Brilhante análise, caro André, se John Maynard Keynes pudesse comentar estaria nesta altura a aplaudi-lo...o corropio de despesa pública metaforicamente apelidada de "investimento", a título de combate à crise, acaba por beneficiar não a economia doméstica mas outras bem menos necessitadas desta ajuda...
Singularidades da política económica de Frankenstein...
Caro Tavares Moreira
No blog do Prof George Fama, ele comenta o momento actual com a equação:
PI= PS+CS+GS
Investmento Privado (PI)
Aforro privado (PS)
Aforro das empresas (CS)
Aforro do Estado (GS)
A equação pode não ser válida para uma economia, mas é-o para a economia global.
Como vai o Governo resolver esta equação? Por outras palavras, onde vai buscar o financiamento?
Cumprimentos
joão
Caro João,
No 2º termo da interessante equação que apresenta falta uma variável, ES (external savings).
É exactamente com essa que, consciente ou inconscientemente, os "responsáveis" pela política económica pensam continuar a resolver o problema da inexistência de poupança interna para financiar o "investimento".
E é exactamente por isso que, em m/ péssima opinião, os novos investimentos públicos deveriam ser escrutinados até à exaustão quanto à sua sustentabilidade económica e financeira futura...
Mas exactamente porque são péssimas, opiniões como a minha não são tidas em conta nas decisões de despesa que correm seu curso para fazer "frente" à crise...
Caro Tavares Moreira
De acordo consigo.
A equação citada pelo Prof. GFama é mais subtil, porque ele está a aplicá-la à economia global.
Assim, e com as emissões dívida dos últimos meses, o "nosso" acesso ao crédito é limitado pelo spread que vamos pagar, mais o que nos queiram emprestar. Seja Governo, seja empresas.
Ora, onde vamos conseguir as PPP que andam a apregoar? E a parte P (Privada) do PPP vai arriscar? Sem garantias adicionais? Então para quê as PPP ?
Cumprimentos
joão
Oh, meu caro João, não me diga que não sabe para que servem as PPP em que o Estado assume - quem mais haveria de assumir...- todo o risco económico...
Então para que servem a Estradas de Portugal,EPE, os Hospitais EPE, as demais horrivelmente deficitarias EPE's, os institutos públicos e toda a parafernália de entidades de acomodação de despesa pública que em rigor deveria ser inscrita no Orçamento e que assim é dele omitida?
Caro Tavares Moreira
Estamos de acordo, apenas divergimos (?) no comprimento de onda.
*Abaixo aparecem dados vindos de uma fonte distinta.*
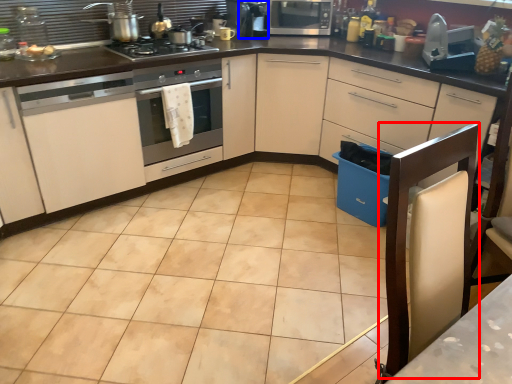
Question: Which object is closer to the camera taking this photo, chair (highlighted by a red box) or appliance (highlighted by a blue box)?

Choices:
 (A) chair
 (B) appliance

Answer: (A)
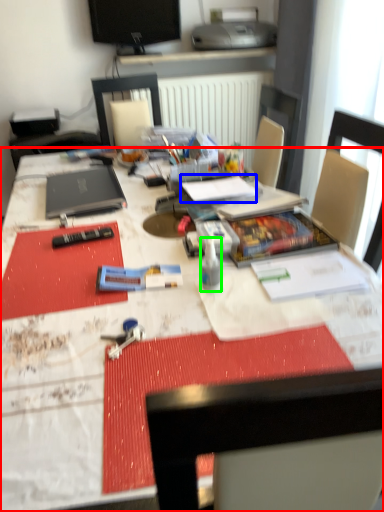
Question: Which object is positioned farthest from desk (highlighted by a red box)? Select from notebook (highlighted by a blue box) and bottle (highlighted by a green box).

Choices:
 (A) notebook
 (B) bottle

Answer: (A)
Voçê pretende desmascarar a política do Governo, eu pretendo compreendê-la e assim, prever o comportamento.
Voltando ao assunto, face à equação, aplicada à economia global, a questão que se coloca é a seguinte:
pretende-se pagar as dívidas contraídas ou não?
Ora, eu acho que o Governo joga na hipótese de as dívidas não serem pagas, seja na totalidade, ou apenas numa parte.
Quanto às PPP (e, subscrevendo em grau, género e número, o que afirma no seu último post), no actual contexto de rarefacção de liquidez, existe um momento em que deixa de ser atractivo e arriscado, para as empresas privadas concorrem às PPPs. Ainda não percebi qual a taxa de juro em que deixa de o ser.
Qual a sua opinião?
Cumprimentos
joão
Caro João,
Estaá enganado, peço desculpa! Eu não pretendo desmascarar coisa nenhuma, nem a política do governo nem a de qq outro grêmio...
Deixou de me interessar a política enquanto tal e por isso não faço qq esforço para entrar nessa competição...
Limito-me a observar e a tentar qualificar o que vou observando: daí por exemplo o ter concluído que a actual política económica está bem mais próxima de Frankenstein do que de Lord Keynes...
Na minha perspectiva não há taxa de juro que incomode o último "P", desde que o segundo "P" assuma o risco económico e financeiro do projecto.